Hence, the huge focus on marketing and getting Crawford as a brand ambassador — something only a retailer on a brand-building drive would do. “We believe in the brand. That is why we invest a lot in marketing and also why we brought Cindy Crawford on board,” says Eduardo.

“We are not interested in simply selling a product, but a service and an experience. I think you can find various products in the market where they sell on price. We are not a company that sells on price. We want the consumer or architect or designer to come to our showroom and see the different applications we can offer them and the quality they can expect.”

He says the company’s business model is pretty simple. “We try to establish a presence with the kitchen and bath dealers in the country, invest in marketing to get to the end-consumers and also work with architects and designers to explain what we can offer them — explain the properties of our materials and, most importantly, tell them how the material and inventory here in Malaysia can provide the service they are looking for.”

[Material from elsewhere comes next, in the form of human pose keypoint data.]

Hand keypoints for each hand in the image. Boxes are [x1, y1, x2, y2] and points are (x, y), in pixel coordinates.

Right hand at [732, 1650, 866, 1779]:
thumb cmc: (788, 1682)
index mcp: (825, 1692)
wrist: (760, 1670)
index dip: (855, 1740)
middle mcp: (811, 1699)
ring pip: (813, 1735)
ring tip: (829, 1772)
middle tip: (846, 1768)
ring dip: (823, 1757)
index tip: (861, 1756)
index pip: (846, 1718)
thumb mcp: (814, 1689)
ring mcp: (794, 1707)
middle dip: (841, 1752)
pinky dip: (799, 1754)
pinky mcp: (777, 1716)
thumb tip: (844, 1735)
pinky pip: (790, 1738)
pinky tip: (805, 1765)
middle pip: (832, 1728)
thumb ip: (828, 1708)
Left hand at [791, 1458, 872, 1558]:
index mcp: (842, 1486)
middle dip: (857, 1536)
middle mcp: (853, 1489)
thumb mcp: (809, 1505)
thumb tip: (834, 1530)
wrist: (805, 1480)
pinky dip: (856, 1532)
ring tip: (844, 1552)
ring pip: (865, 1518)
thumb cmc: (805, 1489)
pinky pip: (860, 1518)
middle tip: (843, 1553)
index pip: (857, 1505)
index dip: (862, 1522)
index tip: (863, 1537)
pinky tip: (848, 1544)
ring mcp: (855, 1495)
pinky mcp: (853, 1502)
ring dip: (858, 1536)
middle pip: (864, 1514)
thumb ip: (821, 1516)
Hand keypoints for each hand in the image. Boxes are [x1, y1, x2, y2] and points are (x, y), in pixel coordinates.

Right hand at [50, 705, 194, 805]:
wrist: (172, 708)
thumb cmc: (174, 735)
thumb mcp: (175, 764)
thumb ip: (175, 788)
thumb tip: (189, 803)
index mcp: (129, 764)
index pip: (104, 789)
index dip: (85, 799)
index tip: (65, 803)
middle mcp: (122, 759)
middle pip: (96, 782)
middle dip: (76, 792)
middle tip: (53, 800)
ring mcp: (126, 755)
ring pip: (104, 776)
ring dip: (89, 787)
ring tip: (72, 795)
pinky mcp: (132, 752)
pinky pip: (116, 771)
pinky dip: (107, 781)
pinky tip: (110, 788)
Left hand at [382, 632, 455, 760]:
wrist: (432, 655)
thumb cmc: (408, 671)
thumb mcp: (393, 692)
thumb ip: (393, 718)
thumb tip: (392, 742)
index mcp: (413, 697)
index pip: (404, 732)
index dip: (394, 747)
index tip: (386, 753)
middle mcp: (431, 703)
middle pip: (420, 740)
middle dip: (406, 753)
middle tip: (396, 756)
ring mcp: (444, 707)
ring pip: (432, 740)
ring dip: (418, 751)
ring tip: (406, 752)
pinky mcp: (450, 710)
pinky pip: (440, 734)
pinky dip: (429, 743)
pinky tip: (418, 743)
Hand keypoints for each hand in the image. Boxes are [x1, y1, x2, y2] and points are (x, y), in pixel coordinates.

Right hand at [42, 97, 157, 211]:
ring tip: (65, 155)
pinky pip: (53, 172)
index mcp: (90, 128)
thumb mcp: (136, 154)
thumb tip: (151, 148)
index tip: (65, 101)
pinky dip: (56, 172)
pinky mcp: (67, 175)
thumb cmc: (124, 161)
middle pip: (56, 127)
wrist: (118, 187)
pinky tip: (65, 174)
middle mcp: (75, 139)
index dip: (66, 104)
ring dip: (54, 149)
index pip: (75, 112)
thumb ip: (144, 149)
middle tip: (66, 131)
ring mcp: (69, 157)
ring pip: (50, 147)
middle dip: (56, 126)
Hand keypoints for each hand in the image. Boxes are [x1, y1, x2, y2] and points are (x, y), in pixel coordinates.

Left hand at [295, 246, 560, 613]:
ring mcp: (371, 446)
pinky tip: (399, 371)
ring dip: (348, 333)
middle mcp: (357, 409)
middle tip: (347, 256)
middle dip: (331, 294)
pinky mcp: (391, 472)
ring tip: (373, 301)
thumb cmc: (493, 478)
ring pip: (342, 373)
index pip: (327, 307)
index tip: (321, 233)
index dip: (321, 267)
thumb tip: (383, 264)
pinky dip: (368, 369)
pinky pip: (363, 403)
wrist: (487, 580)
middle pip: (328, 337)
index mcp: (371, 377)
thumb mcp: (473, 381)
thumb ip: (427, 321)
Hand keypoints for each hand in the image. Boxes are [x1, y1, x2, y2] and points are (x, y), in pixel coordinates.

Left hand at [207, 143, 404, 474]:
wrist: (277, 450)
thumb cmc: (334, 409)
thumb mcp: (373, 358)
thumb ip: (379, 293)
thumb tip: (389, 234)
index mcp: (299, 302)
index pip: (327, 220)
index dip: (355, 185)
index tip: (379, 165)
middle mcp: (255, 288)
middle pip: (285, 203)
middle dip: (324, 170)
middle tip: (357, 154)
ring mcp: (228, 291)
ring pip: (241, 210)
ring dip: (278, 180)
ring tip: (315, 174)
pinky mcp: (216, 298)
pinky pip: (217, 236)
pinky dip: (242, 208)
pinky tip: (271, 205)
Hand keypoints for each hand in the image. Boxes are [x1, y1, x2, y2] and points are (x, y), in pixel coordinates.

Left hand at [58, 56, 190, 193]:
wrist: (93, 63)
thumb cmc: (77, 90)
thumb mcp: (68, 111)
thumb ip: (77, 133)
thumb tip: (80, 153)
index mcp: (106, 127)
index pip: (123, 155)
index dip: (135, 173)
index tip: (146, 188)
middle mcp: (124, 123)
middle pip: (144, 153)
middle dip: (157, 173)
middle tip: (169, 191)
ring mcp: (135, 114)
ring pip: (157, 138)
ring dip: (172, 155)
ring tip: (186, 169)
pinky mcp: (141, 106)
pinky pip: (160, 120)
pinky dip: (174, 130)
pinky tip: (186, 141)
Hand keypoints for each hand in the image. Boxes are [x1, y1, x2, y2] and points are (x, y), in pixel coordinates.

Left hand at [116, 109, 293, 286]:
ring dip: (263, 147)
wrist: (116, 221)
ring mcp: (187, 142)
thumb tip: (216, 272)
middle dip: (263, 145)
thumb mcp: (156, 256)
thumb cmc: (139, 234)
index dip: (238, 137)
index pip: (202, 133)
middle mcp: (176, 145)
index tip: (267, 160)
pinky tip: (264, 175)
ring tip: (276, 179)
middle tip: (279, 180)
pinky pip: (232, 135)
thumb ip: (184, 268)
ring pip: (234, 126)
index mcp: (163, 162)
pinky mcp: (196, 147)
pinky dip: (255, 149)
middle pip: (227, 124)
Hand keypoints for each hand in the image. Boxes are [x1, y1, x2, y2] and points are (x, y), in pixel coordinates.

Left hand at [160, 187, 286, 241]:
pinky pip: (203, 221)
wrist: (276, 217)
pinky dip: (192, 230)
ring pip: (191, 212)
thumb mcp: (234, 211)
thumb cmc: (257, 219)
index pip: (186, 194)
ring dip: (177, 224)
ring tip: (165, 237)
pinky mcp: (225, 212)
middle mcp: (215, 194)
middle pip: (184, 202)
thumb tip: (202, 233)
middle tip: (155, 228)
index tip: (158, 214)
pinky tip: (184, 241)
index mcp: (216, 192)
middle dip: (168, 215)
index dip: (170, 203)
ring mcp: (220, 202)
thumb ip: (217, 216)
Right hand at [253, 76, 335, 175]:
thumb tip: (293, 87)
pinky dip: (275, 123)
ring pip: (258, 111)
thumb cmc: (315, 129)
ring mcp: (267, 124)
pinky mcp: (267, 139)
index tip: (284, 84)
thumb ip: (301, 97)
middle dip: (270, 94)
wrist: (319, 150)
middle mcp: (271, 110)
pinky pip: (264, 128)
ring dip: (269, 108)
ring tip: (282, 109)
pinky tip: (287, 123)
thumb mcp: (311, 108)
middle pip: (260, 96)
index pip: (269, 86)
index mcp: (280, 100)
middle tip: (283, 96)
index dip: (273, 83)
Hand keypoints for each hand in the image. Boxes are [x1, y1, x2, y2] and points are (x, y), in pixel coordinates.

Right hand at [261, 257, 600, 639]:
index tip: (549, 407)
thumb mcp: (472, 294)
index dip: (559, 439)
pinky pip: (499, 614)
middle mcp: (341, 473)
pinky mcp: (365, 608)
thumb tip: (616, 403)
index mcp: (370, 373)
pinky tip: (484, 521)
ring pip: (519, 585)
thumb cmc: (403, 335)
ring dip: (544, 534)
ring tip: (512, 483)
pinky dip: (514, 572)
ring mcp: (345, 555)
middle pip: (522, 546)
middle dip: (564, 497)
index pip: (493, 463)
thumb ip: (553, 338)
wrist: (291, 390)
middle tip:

To this end, Cosentino has invested RM2 million in its 2,000 sq m centre in Kota Damansara, Petaling Jaya, which serves as both a showroom and a warehouse.

Eduardo is keen to develop the Malaysian market. “We really believe that in the next few years, we will continue to add resources. We now have 12 people here and we will continue to grow the team so we can cover the whole country. Of course, the biggest potential right now is in Kuala Lumpur but we are also looking at Penang and other parts of the country,” he says.

“There are plenty of things we can do differently in this country. We are here to stay and invest in the market. And we will have success.”

Cosentino has come a long way from its origins. When it first started establishing a presence outside Spain in 1999, some 85% of its business still came from there. Today, Spain only represents 7% of its business, says Eduardo.

“There are three very important things for the company — internationalisation, R&D and people. We try and invest in these three areas for the success and future of the company,” he adds.

In 1999, the company only saw €50 million to €60 million in sales. Today, it has crossed the €1 billion mark and is present in 140 locations around the world.